例如,LangGraph 关于摘要的操作指南 演示了如何在丢弃旧消息的同时维护对话的运行摘要,确保它们在后续轮询期间不会被重新处理。
设置
依赖项
- npm
- yarn
- pnpm
npm i @langchain/openai @langchain/core zod
yarn add @langchain/openai @langchain/core zod
pnpm add @langchain/openai @langchain/core zod
环境变量
process.env.OPENAI_API_KEY = "YOUR_OPENAI_API_KEY";
详细信息
重新实现 ConversationTokenBufferMemory 逻辑
在这里,我们将使用 trimMessages
来保留系统消息和对话中最新的消息,前提是对话中的令牌总数不超过某个限制。
import {
AIMessage,
HumanMessage,
SystemMessage,
} from "@langchain/core/messages";
const messages = [
new SystemMessage("you're a good assistant, you always respond with a joke."),
new HumanMessage("i wonder why it's called langchain"),
new AIMessage(
'Well, I guess they thought "WordRope" and "SentenceString" just didn\'t have the same ring to it!'
),
new HumanMessage("and who is harrison chasing anyways"),
new AIMessage(
"Hmmm let me think.\n\nWhy, he's probably chasing after the last cup of coffee in the office!"
),
new HumanMessage("why is 42 always the answer?"),
new AIMessage(
"Because it's the only number that's constantly right, even when it doesn't add up!"
),
new HumanMessage("What did the cow say?"),
];
import { trimMessages } from "@langchain/core/messages";
import { ChatOpenAI } from "@langchain/openai";
const selectedMessages = await trimMessages(messages, {
// Please see API reference for trimMessages for other ways to specify a token counter.

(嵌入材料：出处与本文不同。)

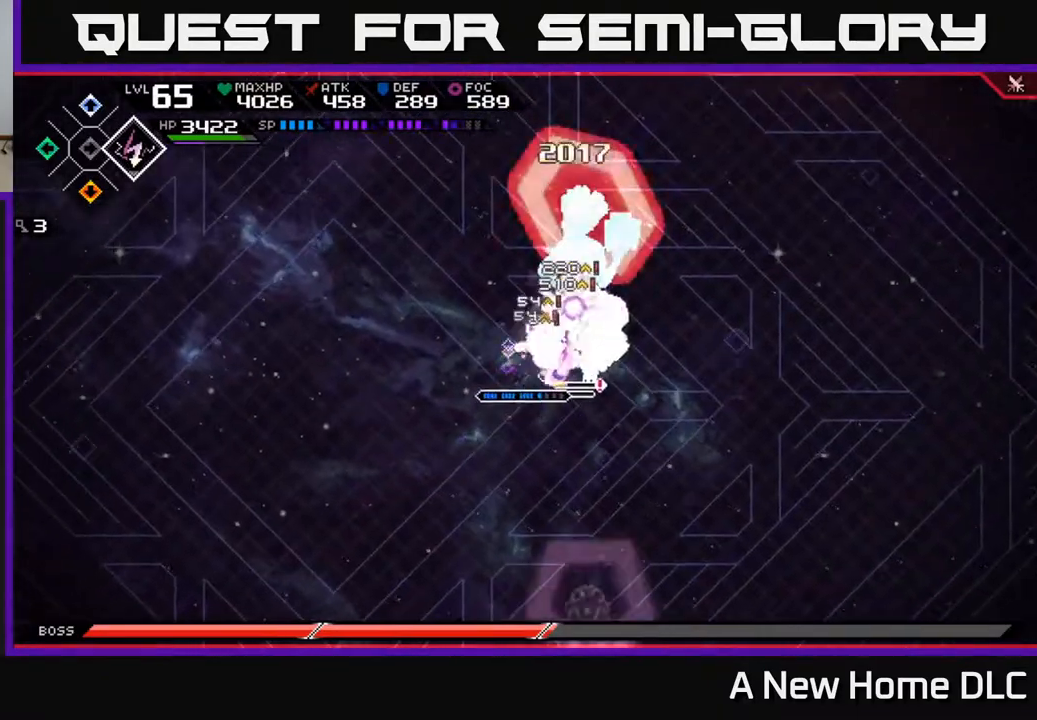
{"buttons": [], "left_stick": "center", "right_stick": "center", "events": [[33, "X", "down"], [100, "left_stick", "right"], [133, "X", "up"], [200, "X", "down"], [283, "X", "up"], [367, "X", "down"], [467, "X", "up"], [483, "left_stick", "center"]]}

tokenCounter: new ChatOpenAI({ model: "gpt-4o" }),
maxTokens: 80, // <-- token limit
// The startOn is specified
// to make sure we do not generate a sequence where
// a ToolMessage that contains the result of a tool invocation
// appears before the AIMessage that requested a tool invocation
// as this will cause some chat models to raise an error.
startOn: "human",
strategy: "last",
includeSystem: true, // <-- Keep the system message
});
for (const msg of selectedMessages) {
console.log(msg);
}
SystemMessage {
"content": "you're a good assistant, you always respond with a joke.",
"additional_kwargs": {},
"response_metadata": {}
}
HumanMessage {
"content": "and who is harrison chasing anyways",
"additional_kwargs": {},
"response_metadata": {}
}
AIMessage {
"content": "Hmmm let me think.\n\nWhy, he's probably chasing after the last cup of coffee in the office!",
"additional_kwargs": {},
"response_metadata": {},
"tool_calls": [],
"invalid_tool_calls": []
}
HumanMessage {
"content": "why is 42 always the answer?",
"additional_kwargs": {},
"response_metadata": {}
}
AIMessage {
"content": "Because it's the only number that's constantly right, even when it doesn't add up!",
"additional_kwargs": {},
"response_metadata": {},
"tool_calls": [],
"invalid_tool_calls": []
}
HumanMessage {
"content": "What did the cow say?",
"additional_kwargs": {},
"response_metadata": {}
}
使用 LangGraph 的现代方法
以下示例演示了如何使用 LangGraph 添加简单的对话预处理逻辑。
如果您想避免每次都对整个对话历史记录运行计算,您可以按照 关于摘要的操作指南 进行操作,该指南演示了如何在丢弃旧消息的同时维护对话的运行摘要,确保它们在后续轮询期间不会被重新处理。
详细信息
import { v4 as uuidv4 } from "uuid";
import { ChatOpenAI } from "@langchain/openai";
import {
StateGraph,
MessagesAnnotation,
END,
START,
MemorySaver,
} from "@langchain/langgraph";
import { trimMessages } from "@langchain/core/messages";
// Define a chat model
const model = new ChatOpenAI({ model: "gpt-4o" });
// Define the function that calls the model
const callModel = async (
state: typeof MessagesAnnotation.State
): Promise<Partial<typeof MessagesAnnotation.State>> => {
const selectedMessages = await trimMessages(state.messages, {
tokenCounter: (messages) => messages.length, // Simple message count instead of token count
maxTokens: 5, // Allow up to 5 messages
strategy: "last",
startOn: "human",
includeSystem: true,
allowPartial: false,
});
const response = await model.invoke(selectedMessages);
// With LangGraph, we're able to return a single message, and LangGraph will concatenate
// it to the existing list
return { messages: [response] };
};
// Define a new graph
const workflow = new StateGraph(MessagesAnnotation)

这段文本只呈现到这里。